Sunday 3 June 2018

Our Brilliant Friends - Life Under the Volcano

Lenu is serious, bookish, nerdy ... and Lila something of a femme fatale, even at the age of 18. Lila 'has eyes like a bird of prey' and embarks on a mission to bed the most eligible man in their impoverished Neapolitan neighbourhood - with ruthless success. My Brilliant Friend by Elena Ferrante has been a run away best-seller, and this is the first book in her series set in Naples.

The two girls in HBO's rendition of My Brilliant Friend
Lila is both fascinating and repellent … in her superficiality and glamour she is like a minor refugee from Fellini’s La Dolce Vita,  also set in the 1960s, and she seems to be a rare creature quite well adapted to the harsh Neapolitan post-war world, with its working class kids striving for success, wanting to ‘marry well’ … obsessed by status, by clan honour and by family loyalties.

The novel was also a reminder – to me – of how much more socially adept women are than men … how extraordinarily calibrated they are, at least in this world, to status, alliances, secrets, slights, desperate hidden loves.

In some ways My Brilliant Friend is reminiscent of Marquez’s classic novel One Hundred Years of Solitude, with its feuding families, passionate Latin grudge-bearing, and doomed romances … but Marquez focuses on the poetic grandeur rather than the status feuds of these sprawling families wrecked by machismo, so his book feels much more profound.

I have stayed in these working class areas of Naples, and this novel is a compelling glimpse of the desperation of that supremely dysfunctional city in the shadow of the volcano Vesuvius.

Those of us who like Lenu were readers and good at school, often had a friend like Lila … someone shrewd, glamorous, cunning, but unwilling to turn those native gifts into academic success.

Working class, or with parents who had no particular professional ambitions for their child, such a person helped burnish our more mundane lives – and such people are attracted to bright nerds because of our seriousness, professional aspirations, more expansive ambitions.

Perhaps this story is the tale of the working class suburbs of great European cities more generally: Kings Cross, London, where I spent ten years in my 20s and 30s was notable for its wars between clans, beatings between family members … feuds that could only be settled with shocking savagery.
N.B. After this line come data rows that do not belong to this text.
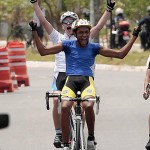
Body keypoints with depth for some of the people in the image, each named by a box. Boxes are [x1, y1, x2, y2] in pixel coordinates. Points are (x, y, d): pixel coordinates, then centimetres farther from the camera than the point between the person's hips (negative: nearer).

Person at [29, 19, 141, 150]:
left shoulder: (94, 47, 13)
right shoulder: (68, 45, 11)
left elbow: (120, 54, 15)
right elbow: (43, 51, 7)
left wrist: (134, 37, 13)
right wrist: (35, 32, 0)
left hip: (87, 80, 0)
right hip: (71, 80, 0)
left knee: (88, 106, -33)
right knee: (65, 107, -30)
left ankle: (91, 138, -8)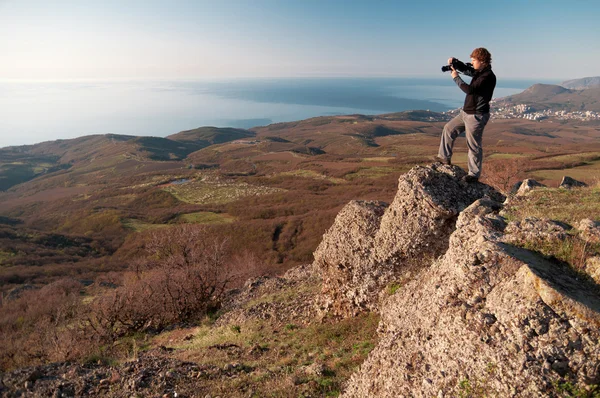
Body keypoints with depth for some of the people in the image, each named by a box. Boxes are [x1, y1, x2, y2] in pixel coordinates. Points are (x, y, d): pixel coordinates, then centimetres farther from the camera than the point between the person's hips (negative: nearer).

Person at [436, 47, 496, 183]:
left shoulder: (488, 76, -20)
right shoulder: (478, 72, 8)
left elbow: (470, 89, -26)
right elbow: (465, 69, 20)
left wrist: (456, 77, -16)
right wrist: (454, 62, 0)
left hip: (477, 116, -10)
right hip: (466, 112, 10)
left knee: (474, 146, -2)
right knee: (449, 128, 16)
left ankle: (474, 174, 10)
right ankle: (445, 157, 25)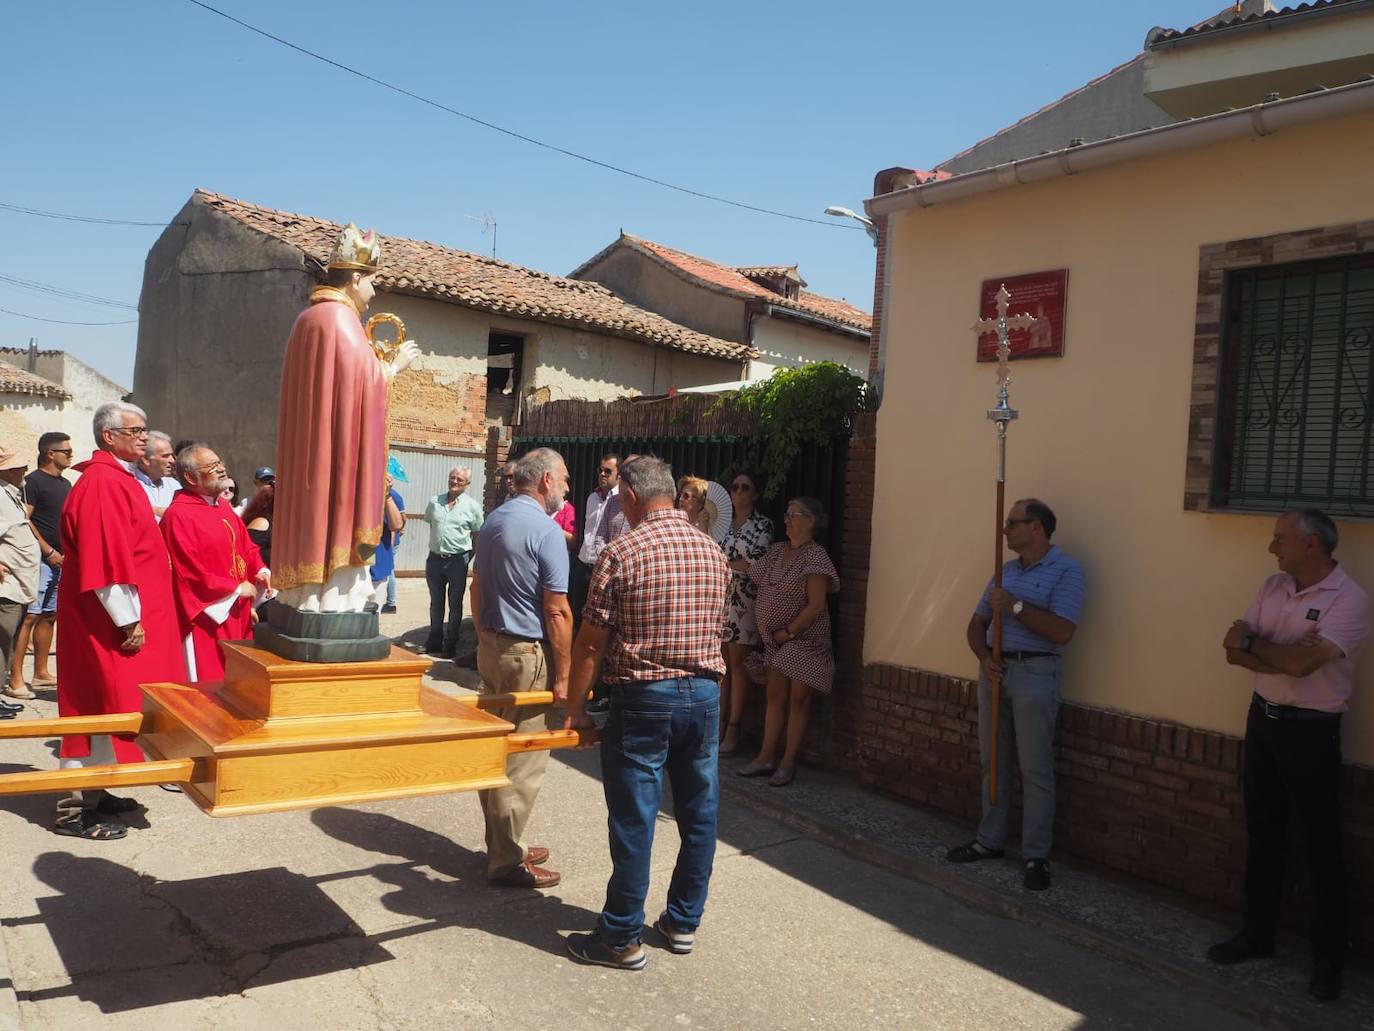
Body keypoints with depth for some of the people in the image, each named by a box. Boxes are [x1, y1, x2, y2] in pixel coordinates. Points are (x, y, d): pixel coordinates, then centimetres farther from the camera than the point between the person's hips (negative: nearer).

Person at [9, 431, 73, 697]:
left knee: (49, 616, 12)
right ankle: (15, 680, -9)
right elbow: (24, 521, -14)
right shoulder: (33, 481, -8)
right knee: (29, 617, -10)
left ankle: (41, 673, 20)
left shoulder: (65, 484, 17)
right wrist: (49, 552, -15)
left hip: (61, 561, 8)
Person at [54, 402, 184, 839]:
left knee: (104, 705, 15)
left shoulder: (118, 479, 14)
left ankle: (92, 792, 26)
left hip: (123, 614, 10)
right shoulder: (102, 483, -18)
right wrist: (128, 621, -22)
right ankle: (75, 809, 5)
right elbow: (105, 561, -24)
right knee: (98, 707, -3)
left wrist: (137, 614, 17)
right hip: (109, 619, -10)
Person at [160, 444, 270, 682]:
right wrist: (236, 589, -12)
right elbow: (191, 574, -20)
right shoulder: (179, 516, -16)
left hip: (236, 614, 8)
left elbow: (246, 546, 19)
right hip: (207, 617, -8)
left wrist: (260, 570, -2)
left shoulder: (222, 505, 11)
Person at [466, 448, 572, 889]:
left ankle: (505, 846, 29)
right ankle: (506, 861, 8)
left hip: (490, 646, 9)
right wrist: (563, 676, -13)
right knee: (522, 761, 0)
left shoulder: (493, 521, 10)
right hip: (527, 654, -9)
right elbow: (557, 612, -18)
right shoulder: (546, 531, -16)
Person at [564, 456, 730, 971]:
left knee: (633, 820, 3)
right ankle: (683, 922, 27)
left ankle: (622, 938, 13)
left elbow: (592, 641, -9)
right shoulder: (712, 551, 6)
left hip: (643, 699, -5)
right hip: (705, 695, 6)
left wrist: (575, 707, 1)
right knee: (699, 814, 14)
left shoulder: (622, 551, -11)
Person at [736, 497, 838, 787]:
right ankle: (766, 757, 14)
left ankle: (788, 762, 6)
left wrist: (789, 632, -15)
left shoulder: (815, 557, -13)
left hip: (804, 638, -7)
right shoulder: (777, 551, 9)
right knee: (775, 698, 9)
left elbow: (816, 605, -17)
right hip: (776, 639, 7)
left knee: (798, 700, 0)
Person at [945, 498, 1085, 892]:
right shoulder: (1005, 571, 15)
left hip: (1034, 674, -7)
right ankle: (990, 840, 22)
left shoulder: (1066, 570, -7)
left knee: (1035, 770, -2)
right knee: (992, 762, 12)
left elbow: (1062, 631, -17)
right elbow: (977, 623, 15)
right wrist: (983, 657, -3)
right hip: (994, 670, 7)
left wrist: (1015, 606, -16)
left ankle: (1036, 855, 5)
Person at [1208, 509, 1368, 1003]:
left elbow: (1303, 662, -26)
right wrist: (1283, 653, -19)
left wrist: (1253, 642, -9)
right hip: (1263, 718, 7)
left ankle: (1329, 958, 17)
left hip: (1310, 730, -6)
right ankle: (1257, 934, 28)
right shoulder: (1273, 587, 5)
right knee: (1263, 832, 15)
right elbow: (1233, 647, -1)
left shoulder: (1349, 599, -16)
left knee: (1322, 844, 4)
The Cockneys and Neapolitans have quite a bit in common – spontaneous, affectionate, quick to anger – prone to settle grudges with breath-taking violence.

Lenu on children ...

But what holds this massively best-selling book together is the narrator Lenu’s intelligence … she is prodigiously attuned to social nuance … an astute and wily observer … she is also the nerd made good and something of a Cindarella ... and that has its appeals.

In our atomised, alienated urban centres, My Brilliant Friend creates a nostalgia for cities that used once to be collections of fiercely loyal neighbourhoods – urban hamlets – where everyone knew everyone else’s business, and gossip was king.